これでユーザーが、Google Cloud Console にログインし、CLI を承認できるようになりました。
gcloud、REST API、またはクライアント ライブラリからユーザー アカウントを作成することもできます。
サービス アカウントの作成
Google Cloud コンソールで [サービス アカウント] ページを開きます。
プロジェクトを選択し、[開く] をクリックします。
[サービス アカウントを作成] をクリックします。
サービス アカウント名を入力します。表示名はわかりやすい名前にしてください。
[作成] をクリックします。
App Engine 機能へのアクセス権を付与する役割を選択します。
サービス アカウントが他の Cloud サービスにもアクセスする必要がある場合は、他の Cloud サービスへのアクセス権を付与する役割を選択します。
[続行] をクリックします。
必要に応じて、サービス アカウントを管理できるユーザー アカウントを指定します。サービス アカウントを使用して、サービス アカウントからアクセス可能なすべてのリソースに間接的にアクセスできるユーザー アカウントを指定することもできます。
[保存] をクリックします。
既存のサービス アカウントのリストが表示されます。
Google Cloud の外部でサービス アカウントを使用する必要がある場合は、サービス アカウント キーの作成の手順を行います。
次のステップ
- 自動化されたビルドとデプロイ プロセスでサービス アカウントを使用している場合、gcloud CLI をサービス アカウントで認可します。

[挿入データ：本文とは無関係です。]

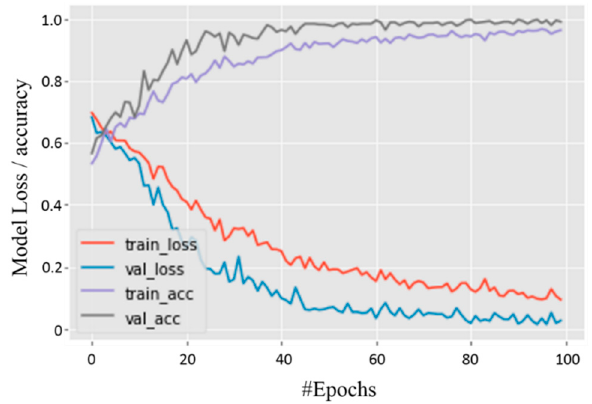
Figure A2. Training and Validation metrics across 100 epochs for the CNN. This plot shows that the model loss decreases over the epochs, and approaches zero at 100 epoch mark. Similarly, model accuracy approaches 1 as number of epochs increases, and plateaus at 80 epochs.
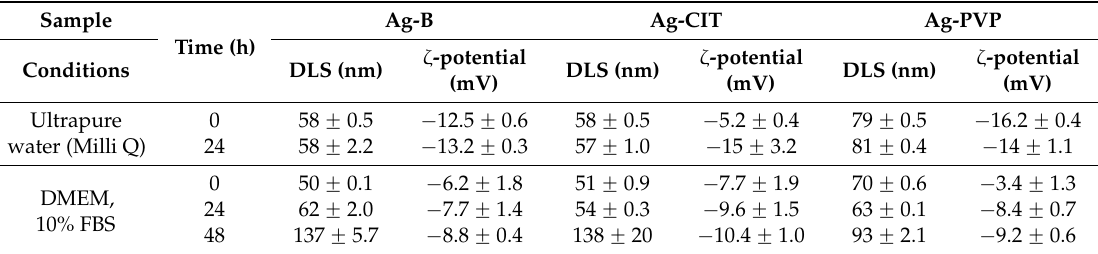
Table 1. Summary of average hydrodynamic size and ζ -potential of three Ag NPs in water and full cell culture medium. Ag NPs suspended in medium were kept in the incubator (37 °C, 95% air/5% CO 2 ) and the pH value of medium kept around 7.4 during the whole incubation process. All data are represented as the mean ± SD ( n = 3).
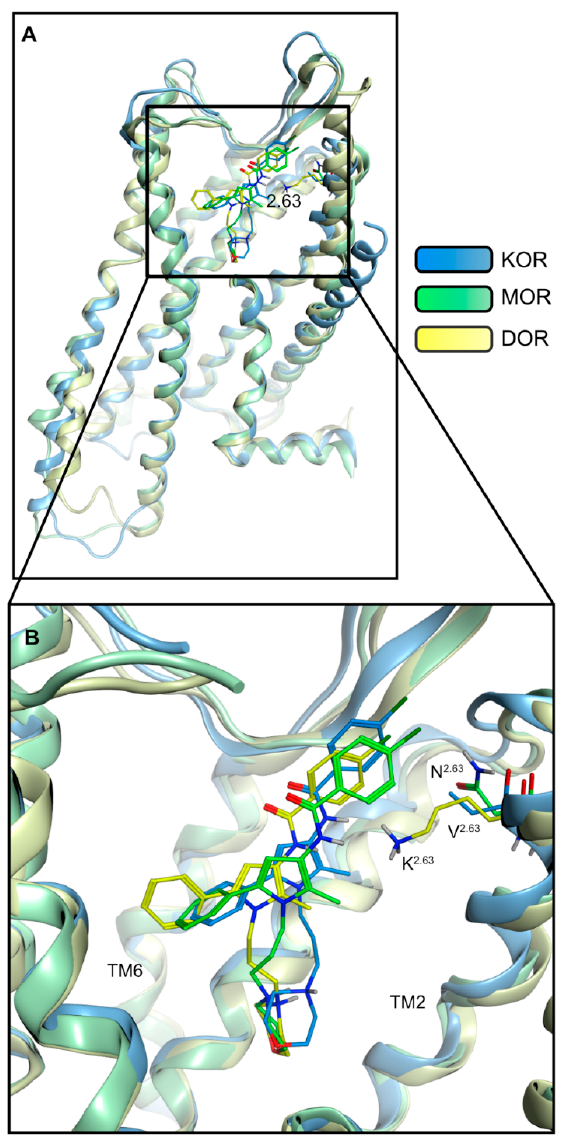
Figure 5. Binding mode of Compound A at the KOR, MOR and DOR. ( A ) Compound A binds within the orthosteric pocket in the extracellular half of the receptors. ( B ) Compound A shares an overall similar orientation within the receptors. The residues 7.28–7.41 are not shown for better visualiza ‐ tion.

- IDE でサービス アカウントを使用している場合は、IDE の指示に従ってください。
- 他の Google Cloud サービスにアクセスするときやタスクを実行するときに、App Engine アプリのバージョンに一意の ID を使用する必要がある場合は、App Engine でユーザー管理のサービス アカウントを指定できます。
アプリにクラウド サービスへのアクセスを許可
App Engine アプリから Cloud Storage などの他の Cloud サービスへの呼び出しを含め、Cloud サービスへのすべての呼び出しを認証および承認する必要があります。

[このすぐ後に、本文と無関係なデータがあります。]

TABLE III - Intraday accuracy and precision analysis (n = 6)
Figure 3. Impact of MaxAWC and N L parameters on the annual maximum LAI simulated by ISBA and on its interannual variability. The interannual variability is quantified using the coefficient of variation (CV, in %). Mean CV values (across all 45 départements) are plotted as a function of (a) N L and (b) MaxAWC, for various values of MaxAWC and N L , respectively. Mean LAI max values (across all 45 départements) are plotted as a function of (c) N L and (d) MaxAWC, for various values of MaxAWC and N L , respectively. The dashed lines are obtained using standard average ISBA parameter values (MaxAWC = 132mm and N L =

デフォルトでは、App Engine アプリから同じプロジェクト内のサービスへの呼び出しが許可されます。デフォルト フローの仕組みは次のとおりです。
Cloud サービスへの呼び出しを開始するには、アプリでクライアント オブジェクトを作成します。クライアント オブジェクトには、アプリがサービスと対話するために必要な認証情報やデータが含まれます。クライアントのコンストラクタで認証情報を指定しない場合、クライアントはアプリの環境で認証情報を探します。
Cloud Storage のクライアントの作成例を次に示します。
Go
Java
Node.js
PHP
Python
Ruby
- デフォルトでは、アプリの環境にはデフォルト App Engine サービス アカウントの認証情報が含まれています。
このサービス アカウントは、App Engine アプリを作成するときに Google が作成し、Google Cloud プロジェクト内のすべての Cloud サービスを管理および使用する権限をすべて付与します。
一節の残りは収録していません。